▶ **Your goal**
Could you set down exactly the lines of the data below, starting at the one that holds "The app is aimed" and ending at the one that holds "## Features", both included, and only those?

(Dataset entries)
________________

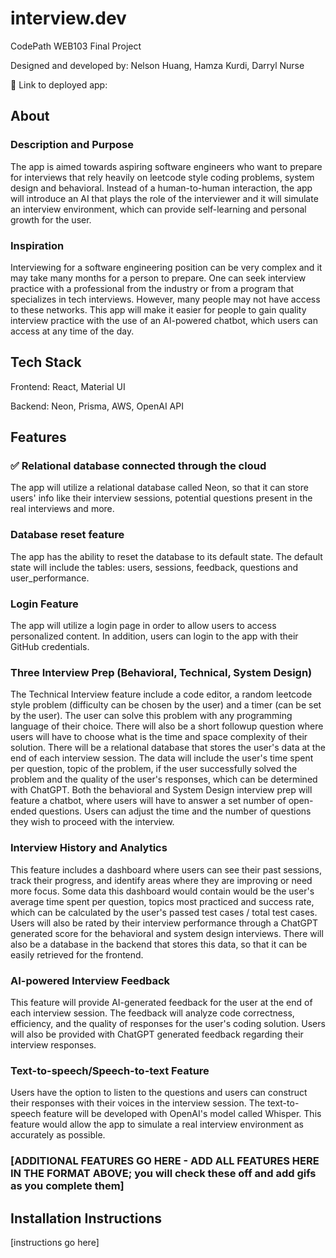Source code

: # interview.dev

CodePath WEB103 Final Project

Designed and developed by: Nelson Huang, Hamza Kurdi, Darryl Nurse

🔗 Link to deployed app:

## About

### Description and Purpose

The app is aimed towards aspiring software engineers who want to prepare for interviews that rely heavily on leetcode style coding problems, system design and behavioral. Instead of a human-to-human interaction, the app will introduce an AI that plays the role of the interviewer and it will simulate an interview environment, which can provide self-learning and personal growth for the user.

### Inspiration

Interviewing for a software engineering position can be very complex and it may take many months for a person to prepare. One can seek interview practice with a professional from the industry or from a program that specializes in tech interviews. However, many people may not have access to these networks. This app will make it easier for people to gain quality interview practice with the use of an AI-powered chatbot, which users can access at any time of the day.

## Tech Stack

Frontend: React, Material UI

Backend: Neon, Prisma, AWS, OpenAI API

## Features

### ✅ Relational database connected through the cloud

The app will utilize a relational database called Neon, so that it can store users' info like their interview sessions, potential questions present in the real interviews and more.

### Database reset feature

The app has the ability to reset the database to its default state. The default state will include the tables: users, sessions, feedback, questions and user_performance. 

### Login Feature

The app will utilize a login page in order to allow users to access personalized content. In addition, users can login to the app with their GitHub credentials.

### Three Interview Prep (Behavioral, Technical, System Design)

The Technical Interview feature include a code editor, a random leetcode style problem (difficulty can be chosen by the user) and a timer (can be set by the user). The user can solve this problem with any programming language of their choice. There will also be a short followup question where users will have to choose what is the time and space complexity of their solution. There will be a relational database that stores the user's data at the end of each interview session. The data will include the user's time spent per question, topic of the problem, if the user successfully solved the problem and the quality of the user's responses, which can be determined with ChatGPT. Both the behavioral and System Design interview prep will feature a chatbot, where users will have to answer a set number of open-ended questions. Users can adjust the time and the number of questions they wish to proceed with the interview.

### Interview History and Analytics

This feature includes a dashboard where users can see their past sessions, track their progress, and identify areas where they are improving or need more focus. Some data this dashboard would contain would be the user's average time spent per question, topics most practiced and success rate, which can be calculated by the user's passed test cases / total test cases. Users will also be rated by their interview performance through a ChatGPT generated score for the behavioral and system design interviews. There will also be a database in the backend that stores this data, so that it can be easily retrieved for the frontend. 

### AI-powered Interview Feedback

This feature will provide AI-generated feedback for the user at the end of each interview session. The feedback will analyze code correctness, efficiency, and the quality of responses for the user's coding solution. Users will also be provided with ChatGPT generated feedback regarding their interview responses.

### Text-to-speech/Speech-to-text Feature

Users have the option to listen to the questions and users can construct their responses with their voices in the interview session. The text-to-speech feature will be developed with OpenAI's model called Whisper. This feature would allow the app to simulate a real interview environment as accurately as possible.

### [ADDITIONAL FEATURES GO HERE - ADD ALL FEATURES HERE IN THE FORMAT ABOVE; you will check these off and add gifs as you complete them]

## Installation Instructions

[instructions go here]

________________

▶ **Exercise result**
The app is aimed towards aspiring software engineers who want to prepare for interviews that rely heavily on leetcode style coding problems, system design and behavioral. Instead of a human-to-human interaction, the app will introduce an AI that plays the role of the interviewer and it will simulate an interview environment, which can provide self-learning and personal growth for the user.

### Inspiration

Interviewing for a software engineering position can be very complex and it may take many months for a person to prepare. One can seek interview practice with a professional from the industry or from a program that specializes in tech interviews. However, many people may not have access to these networks. This app will make it easier for people to gain quality interview practice with the use of an AI-powered chatbot, which users can access at any time of the day.

## Tech Stack

Frontend: React, Material UI

Backend: Neon, Prisma, AWS, OpenAI API

## Features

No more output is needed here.